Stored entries
____
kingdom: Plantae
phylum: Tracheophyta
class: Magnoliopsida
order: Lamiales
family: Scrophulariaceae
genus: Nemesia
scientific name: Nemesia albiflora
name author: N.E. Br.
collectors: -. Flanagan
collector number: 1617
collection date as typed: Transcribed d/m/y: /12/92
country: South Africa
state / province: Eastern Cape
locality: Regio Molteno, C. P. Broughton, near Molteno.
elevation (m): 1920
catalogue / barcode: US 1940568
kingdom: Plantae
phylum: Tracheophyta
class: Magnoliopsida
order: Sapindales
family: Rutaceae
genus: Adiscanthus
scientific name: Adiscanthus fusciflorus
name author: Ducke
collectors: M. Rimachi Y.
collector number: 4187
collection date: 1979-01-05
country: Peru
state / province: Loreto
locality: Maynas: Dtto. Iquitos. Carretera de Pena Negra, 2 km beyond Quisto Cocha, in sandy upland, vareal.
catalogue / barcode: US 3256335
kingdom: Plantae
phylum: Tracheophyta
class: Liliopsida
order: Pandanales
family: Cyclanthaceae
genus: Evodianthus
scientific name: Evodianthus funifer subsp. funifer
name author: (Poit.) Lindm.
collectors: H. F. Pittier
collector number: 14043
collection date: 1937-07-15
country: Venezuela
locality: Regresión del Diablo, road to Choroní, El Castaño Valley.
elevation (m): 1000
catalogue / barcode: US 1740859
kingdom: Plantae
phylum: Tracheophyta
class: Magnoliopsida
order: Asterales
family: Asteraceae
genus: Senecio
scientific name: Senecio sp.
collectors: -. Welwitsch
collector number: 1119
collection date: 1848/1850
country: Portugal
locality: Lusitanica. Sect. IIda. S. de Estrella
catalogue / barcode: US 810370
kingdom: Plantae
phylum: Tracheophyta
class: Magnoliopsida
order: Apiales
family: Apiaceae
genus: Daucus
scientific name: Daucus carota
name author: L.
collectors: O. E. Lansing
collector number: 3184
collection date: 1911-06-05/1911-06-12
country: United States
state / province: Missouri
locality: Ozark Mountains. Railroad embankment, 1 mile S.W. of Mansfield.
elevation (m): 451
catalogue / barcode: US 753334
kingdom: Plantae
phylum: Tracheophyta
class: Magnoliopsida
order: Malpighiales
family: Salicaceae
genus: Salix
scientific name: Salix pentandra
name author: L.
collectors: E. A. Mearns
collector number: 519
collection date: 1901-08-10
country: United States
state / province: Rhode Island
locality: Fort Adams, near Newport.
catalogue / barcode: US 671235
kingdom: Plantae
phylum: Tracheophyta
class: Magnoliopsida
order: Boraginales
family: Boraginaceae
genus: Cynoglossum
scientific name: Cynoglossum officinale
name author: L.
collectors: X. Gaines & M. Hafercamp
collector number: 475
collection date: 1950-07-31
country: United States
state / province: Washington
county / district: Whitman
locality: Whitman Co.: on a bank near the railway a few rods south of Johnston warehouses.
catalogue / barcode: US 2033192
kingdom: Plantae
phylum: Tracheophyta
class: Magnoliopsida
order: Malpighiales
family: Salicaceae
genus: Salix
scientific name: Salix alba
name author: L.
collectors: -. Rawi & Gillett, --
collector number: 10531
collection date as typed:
____
● **Exercise details**:
Copy word for word the lines above, from the one containing "name author: Ducke" through the one containing "collection date: 1911-06-05/1911-06-12", both included.

● **Response to the exercise**:
name author: Ducke
collectors: M. Rimachi Y.
collector number: 4187
collection date: 1979-01-05
country: Peru
state / province: Loreto
locality: Maynas: Dtto. Iquitos. Carretera de Pena Negra, 2 km beyond Quisto Cocha, in sandy upland, vareal.
catalogue / barcode: US 3256335
kingdom: Plantae
phylum: Tracheophyta
class: Liliopsida
order: Pandanales
family: Cyclanthaceae
genus: Evodianthus
scientific name: Evodianthus funifer subsp. funifer
name author: (Poit.) Lindm.
collectors: H. F. Pittier
collector number: 14043
collection date: 1937-07-15
country: Venezuela
locality: Regresión del Diablo, road to Choroní, El Castaño Valley.
elevation (m): 1000
catalogue / barcode: US 1740859
kingdom: Plantae
phylum: Tracheophyta
class: Magnoliopsida
order: Asterales
family: Asteraceae
genus: Senecio
scientific name: Senecio sp.
collectors: -. Welwitsch
collector number: 1119
collection date: 1848/1850
country: Portugal
locality: Lusitanica. Sect. IIda. S. de Estrella
catalogue / barcode: US 810370
kingdom: Plantae
phylum: Tracheophyta
class: Magnoliopsida
order: Apiales
family: Apiaceae
genus: Daucus
scientific name: Daucus carota
name author: L.
collectors: O. E. Lansing
collector number: 3184
collection date: 1911-06-05/1911-06-12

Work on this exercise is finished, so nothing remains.